§ DATASET RECORDS:
+ + + + +
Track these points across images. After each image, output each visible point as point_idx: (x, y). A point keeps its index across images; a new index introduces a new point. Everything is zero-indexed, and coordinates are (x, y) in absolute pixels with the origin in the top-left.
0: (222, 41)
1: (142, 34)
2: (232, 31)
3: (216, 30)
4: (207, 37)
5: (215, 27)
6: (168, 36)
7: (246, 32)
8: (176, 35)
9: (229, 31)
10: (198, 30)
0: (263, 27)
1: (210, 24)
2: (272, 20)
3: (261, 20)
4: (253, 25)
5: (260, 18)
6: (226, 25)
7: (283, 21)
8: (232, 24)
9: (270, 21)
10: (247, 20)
+ + + + +
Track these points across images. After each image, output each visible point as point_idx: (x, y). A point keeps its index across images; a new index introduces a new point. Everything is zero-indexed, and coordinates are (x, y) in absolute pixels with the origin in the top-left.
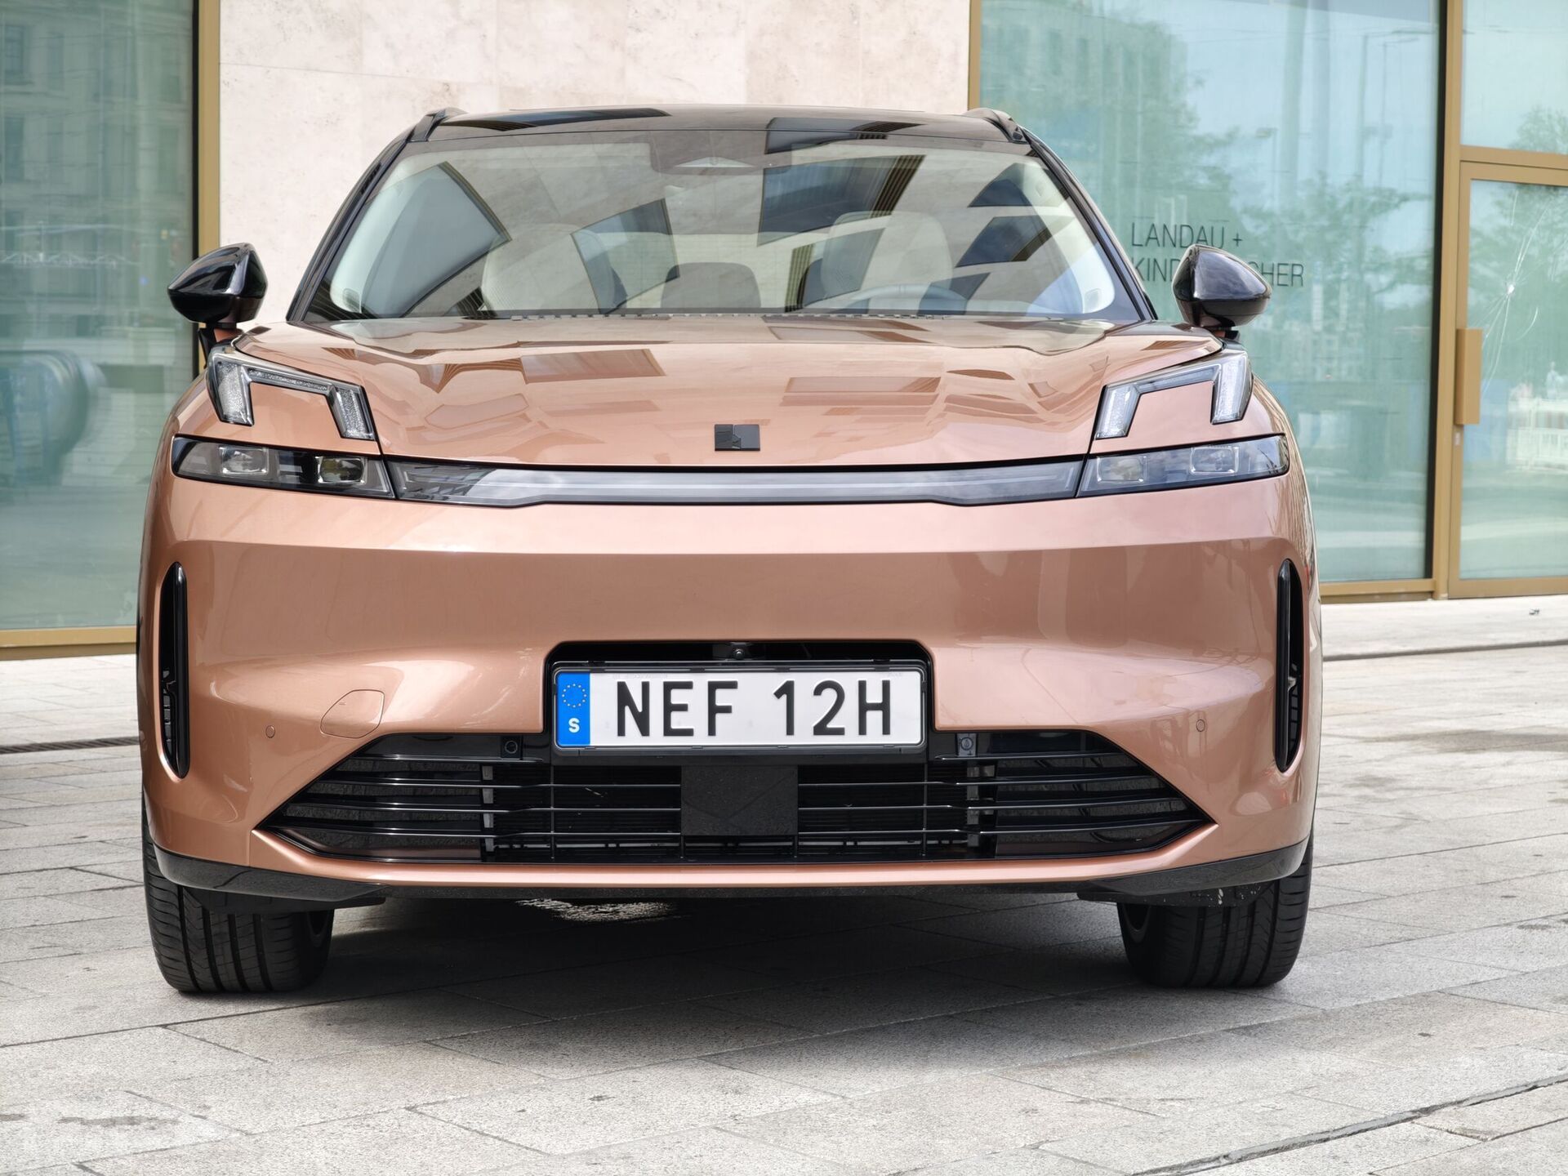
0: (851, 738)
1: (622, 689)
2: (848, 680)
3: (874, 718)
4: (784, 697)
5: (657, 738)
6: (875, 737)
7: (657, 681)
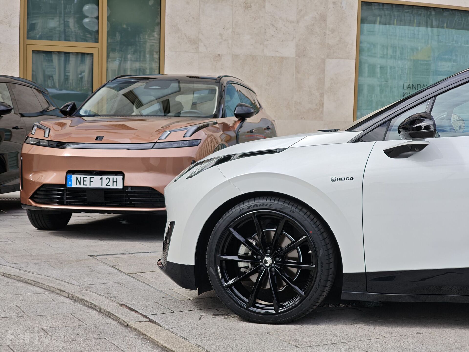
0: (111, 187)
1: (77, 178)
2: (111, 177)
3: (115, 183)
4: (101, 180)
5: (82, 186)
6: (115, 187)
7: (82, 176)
+ + + + +
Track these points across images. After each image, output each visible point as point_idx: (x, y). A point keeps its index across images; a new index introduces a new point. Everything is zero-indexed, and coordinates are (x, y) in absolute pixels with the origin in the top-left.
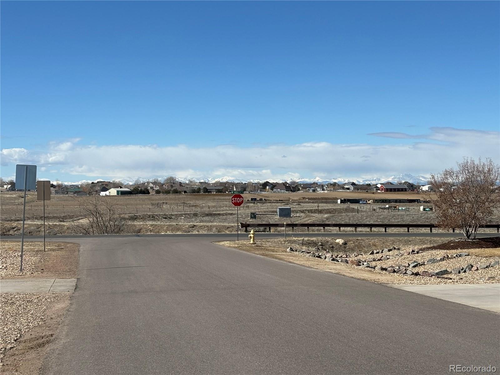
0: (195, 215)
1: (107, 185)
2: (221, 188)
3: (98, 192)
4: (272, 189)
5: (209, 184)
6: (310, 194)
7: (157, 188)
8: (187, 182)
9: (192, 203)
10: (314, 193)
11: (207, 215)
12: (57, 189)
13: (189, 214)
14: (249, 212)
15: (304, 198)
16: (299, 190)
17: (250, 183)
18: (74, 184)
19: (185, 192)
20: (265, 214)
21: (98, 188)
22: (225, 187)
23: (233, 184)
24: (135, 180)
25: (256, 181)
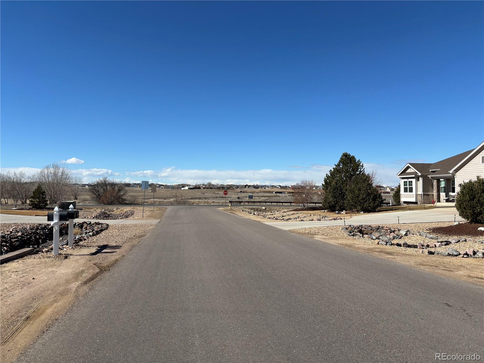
+ + + + +
§ PROBLEM TO WORK ON:
Return only the stretch of the material above from the line holding "0: (222, 41)" through the line holding "9: (229, 31)", copied exactly.

§ RESULT FOR THIS TASK:
0: (222, 41)
1: (142, 34)
2: (232, 31)
3: (216, 30)
4: (207, 37)
5: (215, 27)
6: (168, 36)
7: (246, 32)
8: (176, 35)
9: (229, 31)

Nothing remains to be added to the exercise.